A North Carolina educator says the state superintendent candidate goes too easy on a legislature that’s wreaked havoc on public schools.
Don’t believe the hype. Catherine Truitt would represent the second coming of Mark Johnson.
In her recent endorsement interview with The Observer Editorial Board, the Republican candidate for state superintendent offered scathing criticism of current Republican state superintendent Mark Johnson.
While video of the interview has not yet been released, News and Observer education reporter Keung Hui noted Truitt said that Johnson was “someone who did not expect to get elected and someone without the executive experience necessary to do a good job in this role.” Truitt also reportedly referred to Johnson as “someone who didn’t know how to listen to other people, didn’t know how to accept help, didn’t know how to lead.”
Vying to become just the second Republican elected to the office of state superintendent in the last century, Truitt has good reason to distance herself from the deeply unpopular Johnson. But would a Superintendent Truitt really represent an improvement over Superintendent Johnson?
Truitt’s criticisms of Johnson are actually on point. Johnson’s lack of experience and inability to listen to actual education professionals have played a big part in his disastrous tenure as superintendent. However, arguably his largest failing has been his unwillingness to be an effective advocate for K-12 education where it matters most.
North Carolina school districts receive the vast majority of their funding from the General Assembly, and state legislators craft policy that impacts our schools in many ways.
Since riding the Tea Party wave to supermajorities in both the House and Senate in the 2010 general election, Republican lawmakers have passed six corporate tax cuts and slashed income taxes repeatedly, disproportionately benefiting North Carolina’s wealthiest individuals.
According to Alexandra Sirota with the progressive NC Justice Center’s Budget and Tax Center, cumulative revenue losses since the tax changes began in 2014 is estimated at $14 billion.
The loss of that revenue has meant lost opportunity for North Carolina’s public schools in areas like early childhood education, equity gaps, and recruitment and retention of excellent teachers.
Over the past decade, Republican lawmakers in the General Assembly have passed a laundry list of laws which have weakened traditional public schools. They have removed the cap on charter schools, put in place a punitive, standardized-test focused campaign to improve K-3 reading results which has failed to improve anything and have stripped master’s pay and career status.
When he was elected in 2016, many public school supporters suspected Johnson would turn out to be a “yes man” for Republican leaders Phil Berger and Tim Moore. Those fears turned out to be well founded.
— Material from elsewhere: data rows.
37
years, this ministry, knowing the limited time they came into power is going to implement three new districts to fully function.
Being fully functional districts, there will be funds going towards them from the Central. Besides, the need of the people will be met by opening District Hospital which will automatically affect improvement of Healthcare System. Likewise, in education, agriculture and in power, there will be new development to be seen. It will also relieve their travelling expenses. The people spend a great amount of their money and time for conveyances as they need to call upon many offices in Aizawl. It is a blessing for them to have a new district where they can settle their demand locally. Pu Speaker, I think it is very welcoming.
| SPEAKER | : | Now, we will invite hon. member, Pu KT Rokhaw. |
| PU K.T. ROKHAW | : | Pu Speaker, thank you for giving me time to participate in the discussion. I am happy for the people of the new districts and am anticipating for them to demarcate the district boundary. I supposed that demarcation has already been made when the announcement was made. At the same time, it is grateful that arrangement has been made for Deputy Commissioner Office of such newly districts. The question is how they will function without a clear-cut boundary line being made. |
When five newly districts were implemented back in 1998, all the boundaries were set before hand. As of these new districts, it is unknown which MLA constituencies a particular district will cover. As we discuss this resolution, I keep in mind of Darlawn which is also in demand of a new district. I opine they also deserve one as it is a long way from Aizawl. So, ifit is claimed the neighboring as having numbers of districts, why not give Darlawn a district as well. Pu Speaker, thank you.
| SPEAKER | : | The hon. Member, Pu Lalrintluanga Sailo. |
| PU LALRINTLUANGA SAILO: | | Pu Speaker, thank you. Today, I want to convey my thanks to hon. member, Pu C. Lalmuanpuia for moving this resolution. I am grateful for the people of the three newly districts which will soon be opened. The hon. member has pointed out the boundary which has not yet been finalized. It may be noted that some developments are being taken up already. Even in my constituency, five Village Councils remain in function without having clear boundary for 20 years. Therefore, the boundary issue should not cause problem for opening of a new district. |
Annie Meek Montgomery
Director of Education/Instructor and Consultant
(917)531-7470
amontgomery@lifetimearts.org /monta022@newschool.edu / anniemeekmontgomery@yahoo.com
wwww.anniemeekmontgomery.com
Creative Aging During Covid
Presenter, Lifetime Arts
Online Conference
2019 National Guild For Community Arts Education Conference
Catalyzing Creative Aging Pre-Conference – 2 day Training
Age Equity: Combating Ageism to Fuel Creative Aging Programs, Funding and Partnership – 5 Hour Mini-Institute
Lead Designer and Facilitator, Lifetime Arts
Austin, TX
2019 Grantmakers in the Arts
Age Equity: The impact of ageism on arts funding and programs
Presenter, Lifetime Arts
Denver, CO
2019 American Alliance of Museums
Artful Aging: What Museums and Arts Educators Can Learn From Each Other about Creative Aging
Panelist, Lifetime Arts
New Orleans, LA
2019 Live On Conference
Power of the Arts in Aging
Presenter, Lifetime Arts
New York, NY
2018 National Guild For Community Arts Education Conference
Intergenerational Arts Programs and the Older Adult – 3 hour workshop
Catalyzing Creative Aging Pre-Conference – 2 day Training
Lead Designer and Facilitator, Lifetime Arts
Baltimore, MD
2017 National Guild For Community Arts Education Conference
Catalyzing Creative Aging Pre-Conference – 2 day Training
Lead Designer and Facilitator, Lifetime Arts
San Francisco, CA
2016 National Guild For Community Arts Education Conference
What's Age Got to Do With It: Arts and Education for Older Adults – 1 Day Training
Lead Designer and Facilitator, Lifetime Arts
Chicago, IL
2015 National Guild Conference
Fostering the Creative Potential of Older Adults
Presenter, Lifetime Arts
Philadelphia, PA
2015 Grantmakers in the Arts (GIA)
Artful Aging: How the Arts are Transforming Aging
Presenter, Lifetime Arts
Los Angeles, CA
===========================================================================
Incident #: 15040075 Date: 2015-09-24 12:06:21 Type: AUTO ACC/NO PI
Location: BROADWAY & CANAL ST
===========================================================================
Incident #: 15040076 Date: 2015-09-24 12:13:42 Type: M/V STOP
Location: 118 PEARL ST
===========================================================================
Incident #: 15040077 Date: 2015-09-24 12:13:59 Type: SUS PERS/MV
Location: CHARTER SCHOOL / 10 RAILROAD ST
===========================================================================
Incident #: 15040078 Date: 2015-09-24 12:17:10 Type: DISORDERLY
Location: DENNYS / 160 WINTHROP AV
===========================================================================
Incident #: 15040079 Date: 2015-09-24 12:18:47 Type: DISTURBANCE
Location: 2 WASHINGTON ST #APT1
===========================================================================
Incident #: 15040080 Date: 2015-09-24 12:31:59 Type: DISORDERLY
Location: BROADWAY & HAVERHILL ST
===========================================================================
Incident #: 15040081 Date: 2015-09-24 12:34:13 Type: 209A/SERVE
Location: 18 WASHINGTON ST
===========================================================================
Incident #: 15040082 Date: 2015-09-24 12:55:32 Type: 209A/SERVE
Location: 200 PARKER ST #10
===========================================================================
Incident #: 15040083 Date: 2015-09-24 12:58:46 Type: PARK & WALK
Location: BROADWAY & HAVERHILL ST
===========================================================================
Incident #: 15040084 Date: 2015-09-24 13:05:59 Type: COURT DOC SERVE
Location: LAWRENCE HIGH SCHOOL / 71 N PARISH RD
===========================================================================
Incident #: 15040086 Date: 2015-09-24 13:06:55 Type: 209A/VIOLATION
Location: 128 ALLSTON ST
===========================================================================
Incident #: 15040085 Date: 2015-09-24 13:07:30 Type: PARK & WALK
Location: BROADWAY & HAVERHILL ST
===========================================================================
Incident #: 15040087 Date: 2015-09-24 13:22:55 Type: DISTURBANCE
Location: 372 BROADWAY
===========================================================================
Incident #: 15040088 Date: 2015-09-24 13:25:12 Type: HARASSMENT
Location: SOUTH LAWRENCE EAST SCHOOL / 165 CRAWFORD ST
Over the course of his superintendency, Mark Johnson has routinely rubber-stamped every damaging education policy that has come out of the General Assembly.
In early 2018, he famously referred to $35,000 starting teacher pay as “good money.” When thousands of educators filled the streets of Raleigh to call for more resources for public schools in May of that year, Johnson was conspicuously absent and publicly criticized the move. He opposed a similar march the following year as well.
Catherine Truitt has nothing to say about Mark Johnson’s shortcomings as an advocate with the General Assembly. Her history as it relates to advocacy efforts reveals why.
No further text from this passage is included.